The famous “100-Mile View” from Hogback Mountain in Marlboro is more than just a pretty place. When you stop at this popular scenic overlook on Route 9 (the Molly Stark Byway), you’ll find gorgeous views of forested land and mountains in Vermont, Massachusetts and New Hampshire.
But if you look a little closer, you’ll find remnants of Vermont’s ski history and meet people who rallied together to protect the land from development.
Formerly a ski area owned by the White family for 40 years, Hogback Mountain closed in 1986. Thanks to the efforts of local residents, the mountain remains a treasure for outdoor enthusiasts and nature lovers. The Hogback Mountain Conservation Association purchased the property a few years ago and eventually transferred the land to the Town of Marlboro and the property’s conservation easement to the Vermont Land Trust.
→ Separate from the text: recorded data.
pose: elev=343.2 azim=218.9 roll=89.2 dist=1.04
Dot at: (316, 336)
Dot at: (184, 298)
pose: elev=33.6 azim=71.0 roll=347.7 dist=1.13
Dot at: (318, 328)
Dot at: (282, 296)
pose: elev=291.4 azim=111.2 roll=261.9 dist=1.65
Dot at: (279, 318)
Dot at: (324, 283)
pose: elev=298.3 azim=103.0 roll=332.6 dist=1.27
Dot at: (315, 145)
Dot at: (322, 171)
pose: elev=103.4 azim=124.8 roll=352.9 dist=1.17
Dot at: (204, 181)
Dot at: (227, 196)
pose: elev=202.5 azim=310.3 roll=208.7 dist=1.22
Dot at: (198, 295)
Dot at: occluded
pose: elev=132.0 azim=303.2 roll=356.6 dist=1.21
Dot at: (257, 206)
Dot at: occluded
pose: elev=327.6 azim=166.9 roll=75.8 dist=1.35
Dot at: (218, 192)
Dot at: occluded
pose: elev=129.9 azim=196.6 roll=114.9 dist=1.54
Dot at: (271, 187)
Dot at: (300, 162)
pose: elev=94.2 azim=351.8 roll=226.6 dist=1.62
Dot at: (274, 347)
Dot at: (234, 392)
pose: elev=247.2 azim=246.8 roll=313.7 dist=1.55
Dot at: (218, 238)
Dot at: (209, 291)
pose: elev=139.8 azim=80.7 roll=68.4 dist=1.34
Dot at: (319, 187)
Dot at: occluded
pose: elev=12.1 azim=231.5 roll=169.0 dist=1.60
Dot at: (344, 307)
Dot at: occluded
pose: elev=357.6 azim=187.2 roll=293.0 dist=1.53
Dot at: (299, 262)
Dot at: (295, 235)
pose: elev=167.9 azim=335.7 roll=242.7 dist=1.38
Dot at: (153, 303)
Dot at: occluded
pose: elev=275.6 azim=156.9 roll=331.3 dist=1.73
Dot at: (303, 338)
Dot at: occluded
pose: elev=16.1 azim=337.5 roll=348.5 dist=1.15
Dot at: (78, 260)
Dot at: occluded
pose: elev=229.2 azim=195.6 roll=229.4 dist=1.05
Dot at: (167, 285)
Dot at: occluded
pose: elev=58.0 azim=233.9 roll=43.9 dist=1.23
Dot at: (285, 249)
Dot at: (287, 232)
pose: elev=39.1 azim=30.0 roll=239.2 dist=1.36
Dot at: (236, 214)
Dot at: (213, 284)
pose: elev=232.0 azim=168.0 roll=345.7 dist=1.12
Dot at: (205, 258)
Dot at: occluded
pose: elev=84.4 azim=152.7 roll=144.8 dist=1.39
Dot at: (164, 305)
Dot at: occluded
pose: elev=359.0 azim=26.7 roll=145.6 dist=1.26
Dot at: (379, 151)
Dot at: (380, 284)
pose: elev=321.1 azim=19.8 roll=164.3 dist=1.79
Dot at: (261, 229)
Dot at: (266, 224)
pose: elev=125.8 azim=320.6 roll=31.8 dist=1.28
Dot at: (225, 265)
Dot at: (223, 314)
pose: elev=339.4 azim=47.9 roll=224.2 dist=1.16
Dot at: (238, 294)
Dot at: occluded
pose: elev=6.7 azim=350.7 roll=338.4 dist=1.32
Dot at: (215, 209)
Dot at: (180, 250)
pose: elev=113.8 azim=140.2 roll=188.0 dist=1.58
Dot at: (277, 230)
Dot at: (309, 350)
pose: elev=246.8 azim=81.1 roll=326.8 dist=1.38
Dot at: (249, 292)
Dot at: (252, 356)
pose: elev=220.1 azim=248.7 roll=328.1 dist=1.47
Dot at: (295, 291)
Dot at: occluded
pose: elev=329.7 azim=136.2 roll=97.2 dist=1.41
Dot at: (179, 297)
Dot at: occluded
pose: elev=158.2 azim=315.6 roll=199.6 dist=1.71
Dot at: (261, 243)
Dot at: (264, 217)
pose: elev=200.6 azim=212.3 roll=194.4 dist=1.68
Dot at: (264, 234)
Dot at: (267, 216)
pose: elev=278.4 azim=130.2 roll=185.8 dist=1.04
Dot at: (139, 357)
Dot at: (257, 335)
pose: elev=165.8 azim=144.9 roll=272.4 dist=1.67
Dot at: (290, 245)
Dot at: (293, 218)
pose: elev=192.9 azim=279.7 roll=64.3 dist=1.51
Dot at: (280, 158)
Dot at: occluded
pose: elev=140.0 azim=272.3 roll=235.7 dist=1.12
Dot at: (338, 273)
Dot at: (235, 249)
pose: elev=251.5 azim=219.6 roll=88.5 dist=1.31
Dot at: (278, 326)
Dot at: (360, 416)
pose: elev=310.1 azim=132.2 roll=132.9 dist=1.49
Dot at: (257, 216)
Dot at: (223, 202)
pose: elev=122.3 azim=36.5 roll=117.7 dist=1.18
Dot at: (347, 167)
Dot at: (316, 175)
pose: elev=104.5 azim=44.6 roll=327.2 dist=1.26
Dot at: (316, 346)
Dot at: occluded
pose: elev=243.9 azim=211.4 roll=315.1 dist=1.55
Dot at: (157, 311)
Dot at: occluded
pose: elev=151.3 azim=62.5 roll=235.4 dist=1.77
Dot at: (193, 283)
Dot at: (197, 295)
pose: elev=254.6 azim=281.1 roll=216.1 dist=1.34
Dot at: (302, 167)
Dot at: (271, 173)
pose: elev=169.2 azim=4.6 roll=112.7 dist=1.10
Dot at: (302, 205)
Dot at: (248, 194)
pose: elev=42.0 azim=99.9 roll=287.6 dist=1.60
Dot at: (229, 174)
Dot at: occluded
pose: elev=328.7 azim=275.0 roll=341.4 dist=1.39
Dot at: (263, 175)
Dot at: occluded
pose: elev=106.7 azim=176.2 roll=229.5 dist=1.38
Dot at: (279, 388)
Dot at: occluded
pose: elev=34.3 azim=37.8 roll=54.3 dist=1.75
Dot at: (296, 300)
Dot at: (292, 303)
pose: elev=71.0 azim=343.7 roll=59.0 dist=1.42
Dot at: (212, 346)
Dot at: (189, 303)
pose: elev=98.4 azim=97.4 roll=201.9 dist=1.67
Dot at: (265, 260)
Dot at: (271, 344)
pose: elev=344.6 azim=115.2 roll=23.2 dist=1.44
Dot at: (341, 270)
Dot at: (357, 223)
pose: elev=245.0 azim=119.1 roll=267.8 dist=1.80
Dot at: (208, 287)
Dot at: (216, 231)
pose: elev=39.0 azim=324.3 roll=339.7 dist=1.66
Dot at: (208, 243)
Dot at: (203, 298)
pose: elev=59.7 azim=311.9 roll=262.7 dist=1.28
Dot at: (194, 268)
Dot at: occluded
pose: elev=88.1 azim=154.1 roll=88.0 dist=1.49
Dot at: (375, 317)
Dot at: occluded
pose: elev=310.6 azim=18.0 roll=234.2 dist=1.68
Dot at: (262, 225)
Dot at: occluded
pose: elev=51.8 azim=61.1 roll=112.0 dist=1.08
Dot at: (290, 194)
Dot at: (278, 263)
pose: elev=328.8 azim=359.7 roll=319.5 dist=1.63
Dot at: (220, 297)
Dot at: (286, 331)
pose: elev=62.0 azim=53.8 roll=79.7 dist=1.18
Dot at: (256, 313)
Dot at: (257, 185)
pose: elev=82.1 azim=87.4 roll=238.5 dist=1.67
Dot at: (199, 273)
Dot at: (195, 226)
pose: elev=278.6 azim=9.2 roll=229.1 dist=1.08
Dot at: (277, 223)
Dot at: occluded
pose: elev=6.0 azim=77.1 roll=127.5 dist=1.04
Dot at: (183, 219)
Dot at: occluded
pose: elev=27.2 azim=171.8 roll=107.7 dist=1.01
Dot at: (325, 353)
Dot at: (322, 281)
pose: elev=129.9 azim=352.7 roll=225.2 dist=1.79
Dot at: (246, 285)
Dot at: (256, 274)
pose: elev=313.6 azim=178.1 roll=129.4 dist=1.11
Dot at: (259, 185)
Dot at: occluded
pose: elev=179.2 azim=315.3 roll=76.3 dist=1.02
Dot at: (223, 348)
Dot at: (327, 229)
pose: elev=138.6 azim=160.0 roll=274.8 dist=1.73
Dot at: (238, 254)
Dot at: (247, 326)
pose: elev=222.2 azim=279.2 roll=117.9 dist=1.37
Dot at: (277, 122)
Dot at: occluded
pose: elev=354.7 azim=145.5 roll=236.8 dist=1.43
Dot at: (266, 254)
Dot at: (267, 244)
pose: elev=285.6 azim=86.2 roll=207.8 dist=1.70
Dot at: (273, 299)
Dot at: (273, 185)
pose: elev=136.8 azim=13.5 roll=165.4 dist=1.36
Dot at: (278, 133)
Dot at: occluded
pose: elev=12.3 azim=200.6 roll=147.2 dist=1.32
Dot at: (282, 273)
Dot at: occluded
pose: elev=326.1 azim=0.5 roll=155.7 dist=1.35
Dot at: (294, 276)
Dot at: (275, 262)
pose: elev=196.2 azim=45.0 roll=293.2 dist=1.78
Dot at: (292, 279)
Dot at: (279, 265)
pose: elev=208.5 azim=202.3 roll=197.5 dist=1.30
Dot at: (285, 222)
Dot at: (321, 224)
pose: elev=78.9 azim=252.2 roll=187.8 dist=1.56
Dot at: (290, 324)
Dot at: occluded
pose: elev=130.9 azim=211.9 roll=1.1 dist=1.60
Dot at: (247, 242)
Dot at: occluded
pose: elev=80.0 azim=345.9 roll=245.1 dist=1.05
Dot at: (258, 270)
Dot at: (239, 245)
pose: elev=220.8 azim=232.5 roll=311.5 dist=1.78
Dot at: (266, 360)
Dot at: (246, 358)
Hogback is now open year-round to the public for hiking, snowshoeing, cross-country skiing and more.
Diana Todd, who helped raise money for the Hogback Mountain Conservation Association purchase, said there are many small buildings still standing on the mountain, including a ski patrol building, lift operator shacks, and a snack bar at the base of the lifts. The towers that supported the t-bar lifts are still intact, and old ski slopes have become hiking trails.
Jeremy Davis, of the New England Lost Ski Areas Project, said what makes Hogback unique as a former ski area is that it’s open for public recreation, includes historical remnants, and is maintained. “It is easily accessible and even backcountry skiers can enjoy it,” he said.
When you stop at the Route 9 overlook at Hogback, you’ll want to soak up the incredible, sweeping, long-distance views to the south and east. But also set your sights on exploring Hogback. If you’re looking for beauty, nature, community and history, you won’t have to look very far.